In support of this, research published in the Journal of Applied Physiology, and the Journal of Strength and Conditioning Research, suggests that the use of ice may delay muscle repair by inhibiting macrophage activities (these are important immune system cells), slowing down muscle regeneration and collagen synthesis. Cooling the tissues also results in a reduction of the delivery of hormones such as insulin-like growth factor-1 to damaged tissues. Normally, the inflammatory response is the body’s way to begin the healing process, sending fluid, nutrients and blood to the injured area to begin tissue repair. This is why Rest, as in not using the injured body part much at all, is also cited as slowing down recovery, since the circulation to the area is then compromised, resulting in less removal of waste products and fewer nutrients feeding into the healing area.
Enter MCE or M.E.A.T.- these are two new acronyms meant to replace R.I.C.E.
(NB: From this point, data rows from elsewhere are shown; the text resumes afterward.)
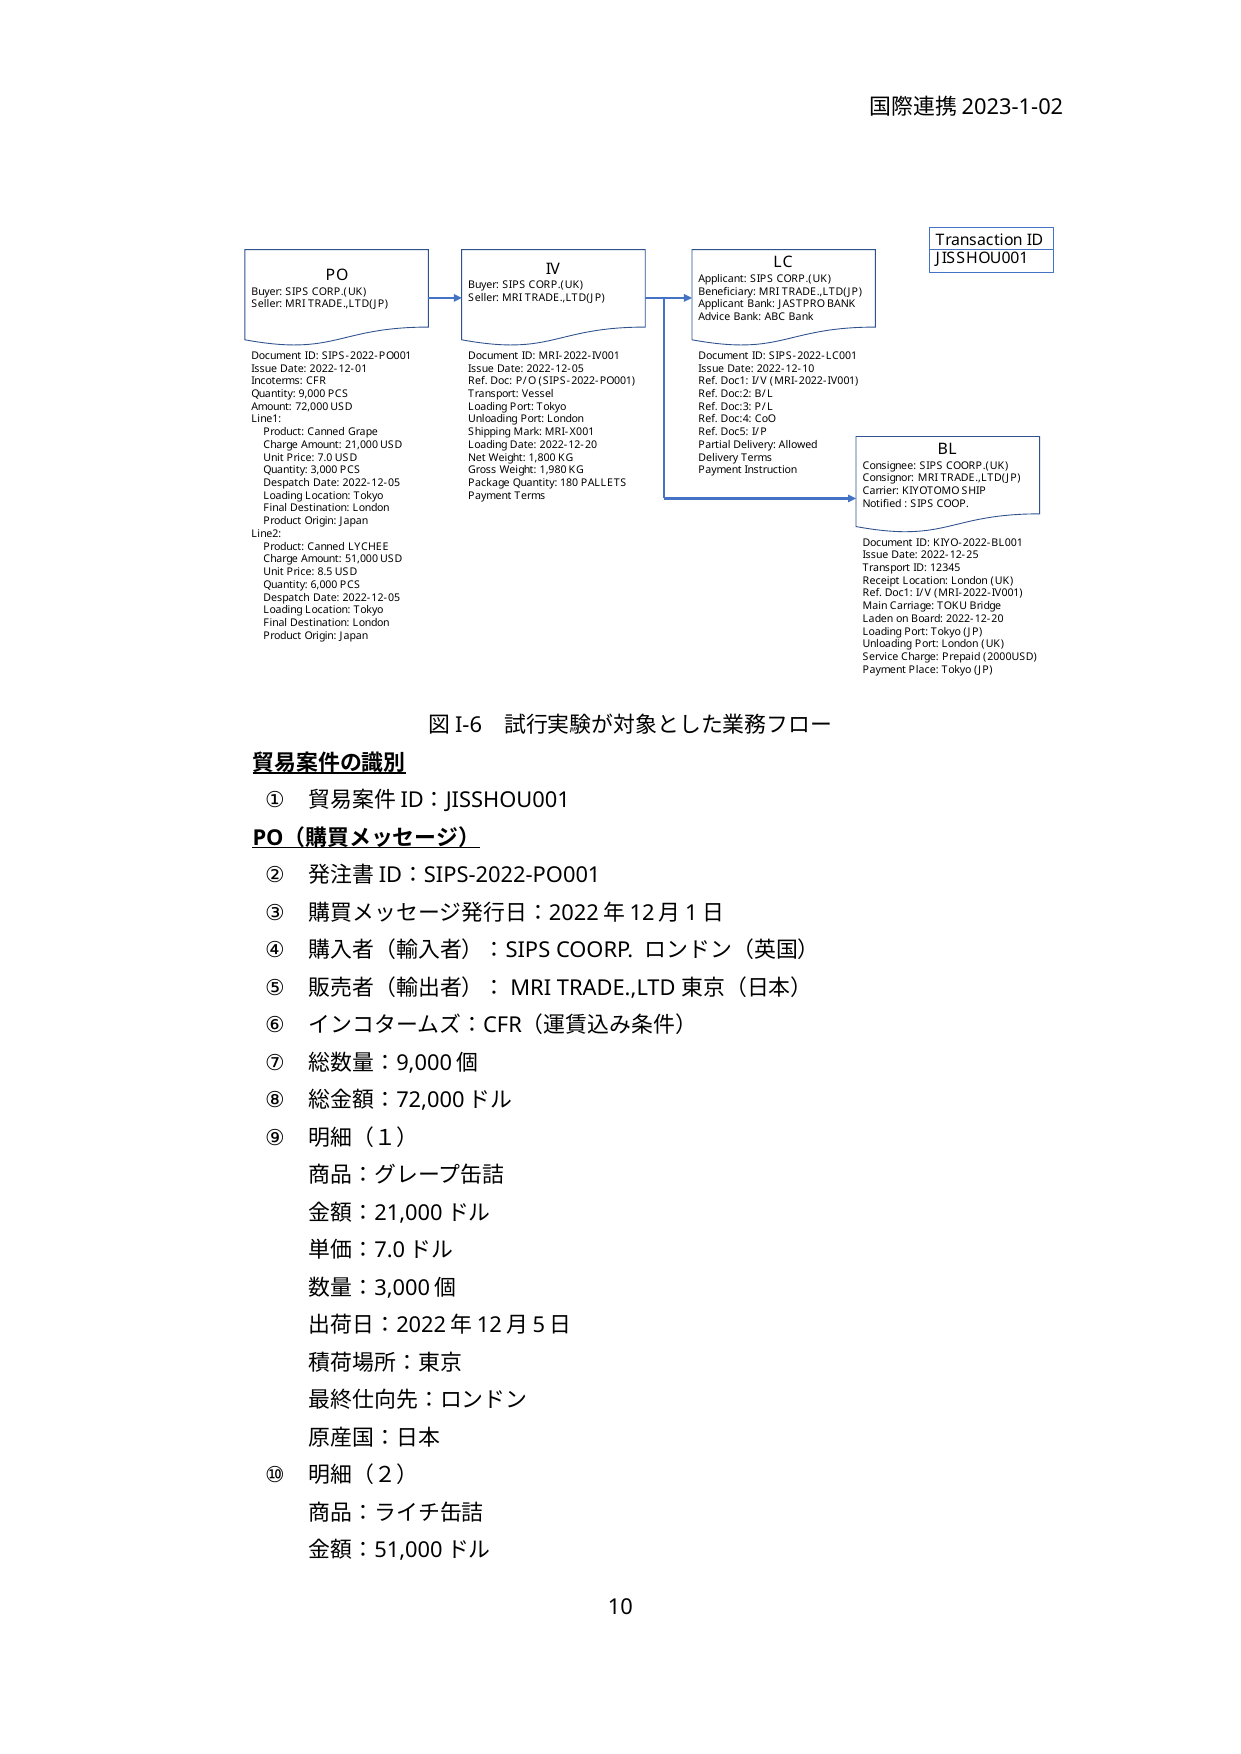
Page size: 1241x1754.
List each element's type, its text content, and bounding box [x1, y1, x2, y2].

list 出荷日：2022年12月5日 [308, 1304, 1063, 1342]
text 図I-6 試行実験が対象とした業務フロー [221, 704, 1063, 742]
list インコタームズ：CFR（運賃込み条件） [265, 1004, 1063, 1042]
list 最終仕向先：ロンドン [308, 1379, 1063, 1417]
text 金額：51,000ドル [308, 1529, 1063, 1567]
list 購買メッセージ発行日：2022年12月1日 [265, 892, 1063, 929]
list 原産国：日本 [308, 1417, 1063, 1454]
list 販売者（輸出者）： MRI TRADE.,LTD 東京（日本） [265, 967, 1063, 1004]
text 商品：ライチ缶詰 [308, 1492, 1063, 1529]
list 総数量：9,000個 [265, 1042, 1063, 1079]
list 明細（１） [265, 1117, 1063, 1154]
list 購入者（輸入者）：SIPS COORP. ロンドン（英国） [265, 929, 1063, 967]
list 貿易案件の識別 [252, 742, 1063, 779]
list 明細（２） [265, 1454, 1063, 1492]
list PO（購買メッセージ） [252, 817, 1063, 854]
list 単価：7.0ドル [308, 1229, 1063, 1267]
list 商品：グレープ缶詰 [308, 1154, 1063, 1192]
list 総金額：72,000ドル [265, 1079, 1063, 1117]
list 貿易案件ID：JISSHOU001 [265, 779, 1063, 817]
list 積荷場所：東京 [308, 1342, 1063, 1379]
list 数量：3,000個 [308, 1267, 1063, 1304]
list 発注書ID：SIPS-2022-PO001 [265, 854, 1063, 892]
list 金額：21,000ドル [308, 1192, 1063, 1229]
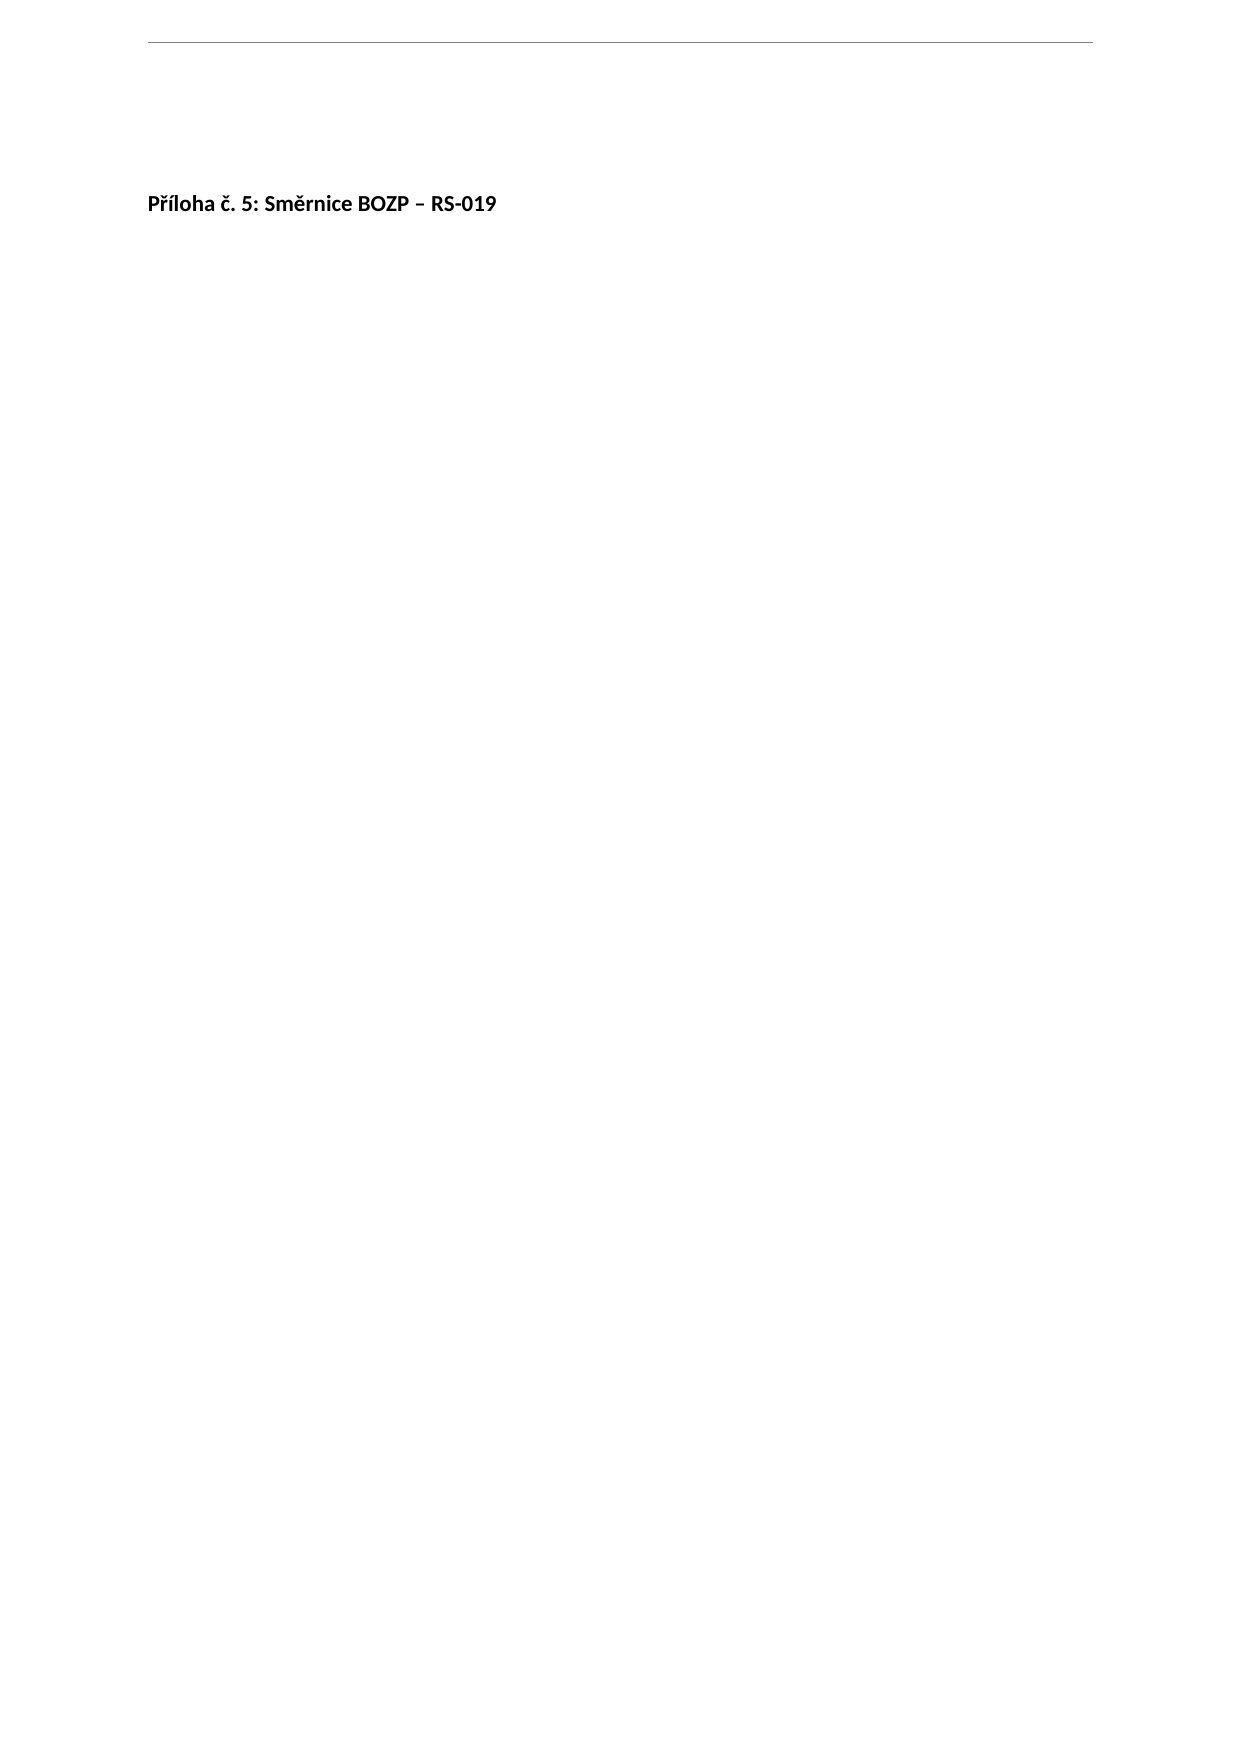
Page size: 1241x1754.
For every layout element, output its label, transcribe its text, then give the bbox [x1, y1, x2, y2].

text Příloha č. 5: Směrnice BOZP – RS-019 [148, 189, 1093, 217]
MCE means to move safely as much as you can , compress the injury and elevate the limb. Movement can prevent excessive scar tissue and adhesions from forming in the affected area and assist the healing process by providing adequate circulation of oxygen-rich and nutrient-filled blood to the area. Compression and elevation are still important to reduce unwanted swelling and allow for a freer range of motion of the injured area. An eg. would be the post- operative knee patient being discharged with a passive range- of -motion device versus immobilizing splints or sleeves.
M.E.A.T.- movement, exercise, analgesia and treatment for sprains and strains. Safe movement of the injured area should begin immediately eg. non- weight bearing free movement of the area. Exercise then goes a step further in the rehabilitation process using isometric contractions and very light resistance training to further encourage circulation, reduce atrophy, prevent scar tissue and alleviate stiffness. This is when hydrotherapy (partial weight- bearing) is often prescribed. Analgesia is pain management– when there is less pain, you can move with more ease, however, you do not want pain medications to interfere with your healing, so speak to your doctor or pharmacist about what pain medication( if utilized at all) is best to use for your particular injury. Your treatment is typically dictated by a doctor, physiotherapist or other health care professional and can include kinesiotaping, hydrotherapy, myofascial release, corrective exercise or manual therapy. Factors that must be taken into consideration are the severity and location of the injury, timetable for return to specific activity, and frequency and length of treatment/therapy.
So, to recap, the recent Icing protocol suggests icing for 10 minutes, removing the ice for 20 minutes and repeating that process once or twice, but there is no reason to continue icing more than six hours after an injury, The rationale: Ice only works to reduce the pain of an acute injury, and icing longer than that will simply delay healing.